Implementing a function in simulink simulation

[Evo8]

Homework Statement

The problem statement essentially has me inputing a signal into simulink manipulating it and then looking at the output.

My output function is defined as $$y(n)=0.8x(n)+0.5x(n-1)+0.2x(n-2)$$

Homework Equations

N/A

The Attempt at a Solution

In my simulink canvas I have placed a sine wave as my source and a scope as the sink or output.

To implement this function i tried the block called discrete filter. I have connected them in series respectively.

When I open the parameters for the filter i have fields for numerator and denominator coefficients. So I took my Y(n) and calculated the z transform then found my H(z).

y(n)=0.8x(n)+0.5z^{-1}x(n)+0.2z^{-2}x(n)
y(n)=x(n)(0.8+0.5z^{-1}+0.2z^{-2})
H(z)=0.8+0.5z^{-1}+0.2z^{-2}

So i put the coefficents into my filter parameters.
Numerator was [0.8 0.5 0.2]
Denominator was [1]

My input sine wave was left at the default of 1amplitude and 1 rad/sec.

My input and parameters:

This is what my output looks like.

Am I on the right track here? I am not really sure what my expected outcome should be.

Thanks for any help.

 

[I like Serena]

Let's see...

So you have a sine input and a filter that does $y(n)=0.8x(n)+0.5x(n-1)+0.2x(n-2)$.
The filter would take 3 consecutive values of the sine input and replace it by a weighted average.
What kind of output would you expect in such a case?
Can you say anything about the amplitude (since it's a weighted average)?

 

[Evo8]

I guess I don't really understand how the weighted average would apply.

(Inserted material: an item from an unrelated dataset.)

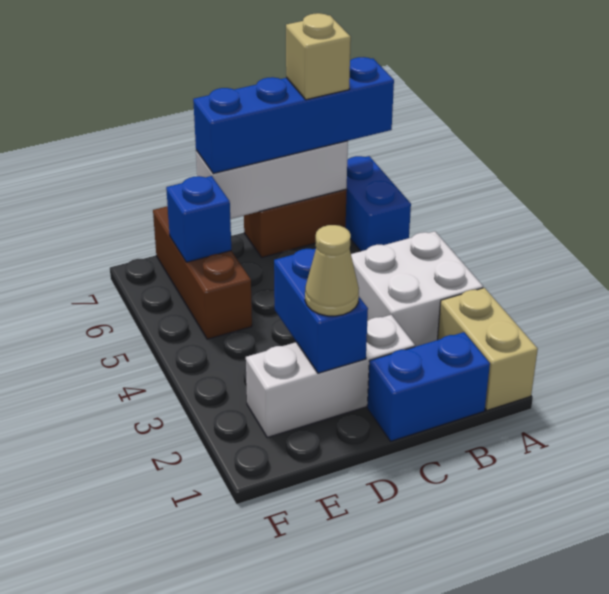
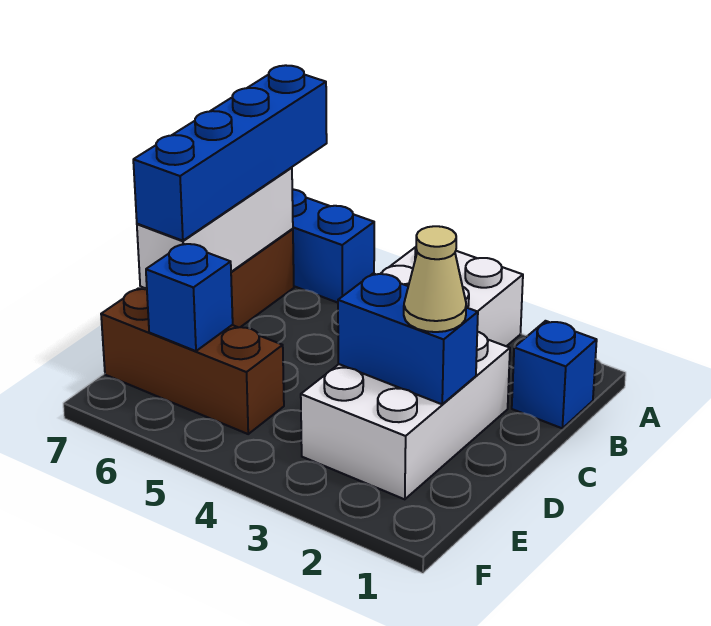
tan 1x2 brick [438,288,538,410] -> none
blue 1x2 brick [367,332,490,441] -> blue 1x1 brick [512,321,597,428]
tan 1x1 brick [286,13,351,100] -> none
white 1x3 brick [246,315,415,438] -> white 2x3 brick [301,332,510,499]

So the three consecutive values I assume are 0.8, 0.5 and 0.2? With 0.2 having the least weight? I would suspect that the amplitude would be decreased in certain areas. I am thinking that may not be the case since my output waveform had amplitudes that exceed 1? Of course I am not sure if that filter was implemented properly.

 

[I like Serena]

Suppose you have 3 consecutive values that are all close to the top of the sine, which is 1.
What would the value of the filter be?

Similarly, suppose you have 3 consecutive values that are all close to 0.
What would the value of the filter be?

Finally, suppose you have 3 consecutive values close to the valley of the sine at value -1.
What would the value of the filter be?

 

[Evo8]

Im not sure that I completely follow.

3 consecutive values close to the top of the filter (1) I would guess the value of the filter to be close to 3?

For the values close to 0 i would guess it would be close to 0

For the values close to -1 following the same convention I would guess -3?

 

[I like Serena]

You have the filter y(n)=0.8x(n)+0.5x(n-1)+0.2x(n-2).

Suppose x(n)=x(n-1)=x(n-2)=1, what would y(n) be?
It would not be 3.

 

[Evo8]

Well I would be left with just the coefficients right? So y(n)=1.5

 

[I like Serena]

Exactly. :)
The same would happen when the sine is around -1.

The resulting output would look like a sine, just like the input, with an amplitude that is more than 1, but less than 1.5.

Does your output graph look like that?

 

[Evo8]

It certainly does! Its a bit blocky but that must be my sampling frequency in the simulation. I will have to play with it.

Thanks again for all of your help Ilse. Much appreciated!

 

[I like Serena]

Have fun playing!